2011年1月11日火曜日

才色兼備

(つづき)
日中間の微妙な問題は留学生の前では封印しておく。
これがわが家の方針だった。が、みごとに破られた。

「電車の中で、お年寄りに席を譲ったら、当人ではなく、
まったく関係のないおばさんが、『あんたどこの国から
来たんだい?』と聞くんです。中国ですと答えたら、
いきなりノーベル平和賞の問題を持ち出され、中国政府の
対応は非常にまずい、とそのおばさんは言うんです……」
と留学生のLさん。

わが家でもいろんな話をしているうちに、つい政治がらみの話になり、
勢い尖閣諸島沖の問題にもふれざるを得なくなった。
彼女も決してそうした話題をいやがっているようすはなかった。

彼女は胸をはって言ったものだ。
「尖閣は中国の領土。それを証明する文書があります」と。

いや、あの島々は国際的にも認められた日本の領土で、
中国や台湾が領土権を主張しだしたのは、イラクの埋蔵量に
匹敵する石油が海底に眠っていることが分かったからなんだ……。

話題はさらにエスカレートし、天安門事件やチベット問題にも波及。
彼女はもちろん正当性を主張したのだが、それらをひとつひとつ、
それもやんわりと突き崩していくと、彼女はだんだん言葉少なに。
「ぜんぜん知りませんでした……」
といいつつも、まだ半信半疑のようす。

外国からのお客さんに対してこの種の話題を持ち出すことの
非礼は十分心得ている。でも彼女自身、「日本人は中国人がきらい」
という事実を、各種の世論調査などを見て知っている。
なぜ中国および中国人をきらうのか、知りたがっていたのだ。

日本留学は果たしたけれど、いまだ日本人の友だちができず、
大学でも寮でも、いつも中国人の仲間たちと話してばかり。
日本人と、これほど真剣に話をしたのは初めてだという。

「まず何でも話せる日本人の友だちを作ることだね」
そういうと、彼女は大きく頷いた。

以上の〝日中論争〟は、すべて日本語で行われた。来日してから
まだわずかに4ヶ月。上海の大学で学んでいたとはいえ、
これだけややこしい話を、日本語で丁々発止とやり合えるところがすごい。
中国おそるべし、とあらためて感じ入った。

2 件のコメント:

Nick’s Bar さんのコメント...

ROUさん、

こんにちは。


ROUさんにとっては赤子の手を捻るより簡単な話に対応できる事を「丁々発止」とは言いませんよ。(笑)
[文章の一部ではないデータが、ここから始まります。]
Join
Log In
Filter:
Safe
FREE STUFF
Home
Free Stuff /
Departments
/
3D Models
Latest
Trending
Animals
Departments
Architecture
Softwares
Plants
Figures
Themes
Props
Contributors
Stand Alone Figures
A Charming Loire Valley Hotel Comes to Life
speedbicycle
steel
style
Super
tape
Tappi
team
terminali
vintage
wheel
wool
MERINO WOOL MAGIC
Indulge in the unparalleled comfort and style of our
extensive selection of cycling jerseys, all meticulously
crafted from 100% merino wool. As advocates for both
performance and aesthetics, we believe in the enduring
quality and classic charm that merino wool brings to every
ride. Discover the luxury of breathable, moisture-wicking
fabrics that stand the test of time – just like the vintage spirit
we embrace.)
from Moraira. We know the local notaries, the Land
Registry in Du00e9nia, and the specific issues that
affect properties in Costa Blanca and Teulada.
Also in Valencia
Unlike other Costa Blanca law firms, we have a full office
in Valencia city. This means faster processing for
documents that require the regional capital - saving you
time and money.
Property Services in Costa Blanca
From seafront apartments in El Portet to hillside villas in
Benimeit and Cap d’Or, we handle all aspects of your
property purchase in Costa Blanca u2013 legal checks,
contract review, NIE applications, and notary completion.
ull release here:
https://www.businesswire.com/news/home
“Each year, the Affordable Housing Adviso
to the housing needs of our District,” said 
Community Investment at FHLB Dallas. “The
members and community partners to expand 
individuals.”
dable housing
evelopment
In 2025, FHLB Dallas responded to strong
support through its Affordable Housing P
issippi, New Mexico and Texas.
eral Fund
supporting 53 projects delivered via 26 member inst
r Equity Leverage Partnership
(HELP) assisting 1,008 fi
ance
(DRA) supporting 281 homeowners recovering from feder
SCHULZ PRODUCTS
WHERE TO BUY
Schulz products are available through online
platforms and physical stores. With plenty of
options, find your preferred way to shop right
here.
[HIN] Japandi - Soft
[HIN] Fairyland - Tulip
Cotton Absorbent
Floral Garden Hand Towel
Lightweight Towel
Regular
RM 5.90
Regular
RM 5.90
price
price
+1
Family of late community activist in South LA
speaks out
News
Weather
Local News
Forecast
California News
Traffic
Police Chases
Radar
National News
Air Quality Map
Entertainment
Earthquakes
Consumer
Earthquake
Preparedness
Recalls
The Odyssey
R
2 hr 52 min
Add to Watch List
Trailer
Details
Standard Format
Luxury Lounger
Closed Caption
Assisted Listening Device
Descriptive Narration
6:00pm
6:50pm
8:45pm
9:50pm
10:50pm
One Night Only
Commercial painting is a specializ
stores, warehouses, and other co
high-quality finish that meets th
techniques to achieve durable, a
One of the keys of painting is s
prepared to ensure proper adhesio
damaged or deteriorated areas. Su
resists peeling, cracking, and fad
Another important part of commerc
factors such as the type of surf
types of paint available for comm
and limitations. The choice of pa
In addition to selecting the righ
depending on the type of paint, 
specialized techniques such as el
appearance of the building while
でも、日本にいる間に日中の関係を別視点で見られる機会があるのは彼女にとってもよいことでしょう。

ROU.SHIMANAKA さんのコメント...

NICK様
それにしても教育というのは
おそろしいものだと、今さらながら
思いました。

子供の頃から、共産党政権に都合のいい
歴史を一方的に教え込まれる。
一種の洗脳ですが、あの国にいる限り
その縛りから逃れられません。

尖閣諸島の問題は、鳩山のおバカさんが
「領土問題化」させ、敵を勢いづかせて
しまいました。

いっそハーグの国際司法裁判所
に提訴したらどうでしょう。
たぶん中国はあわてふためくと思いますが……。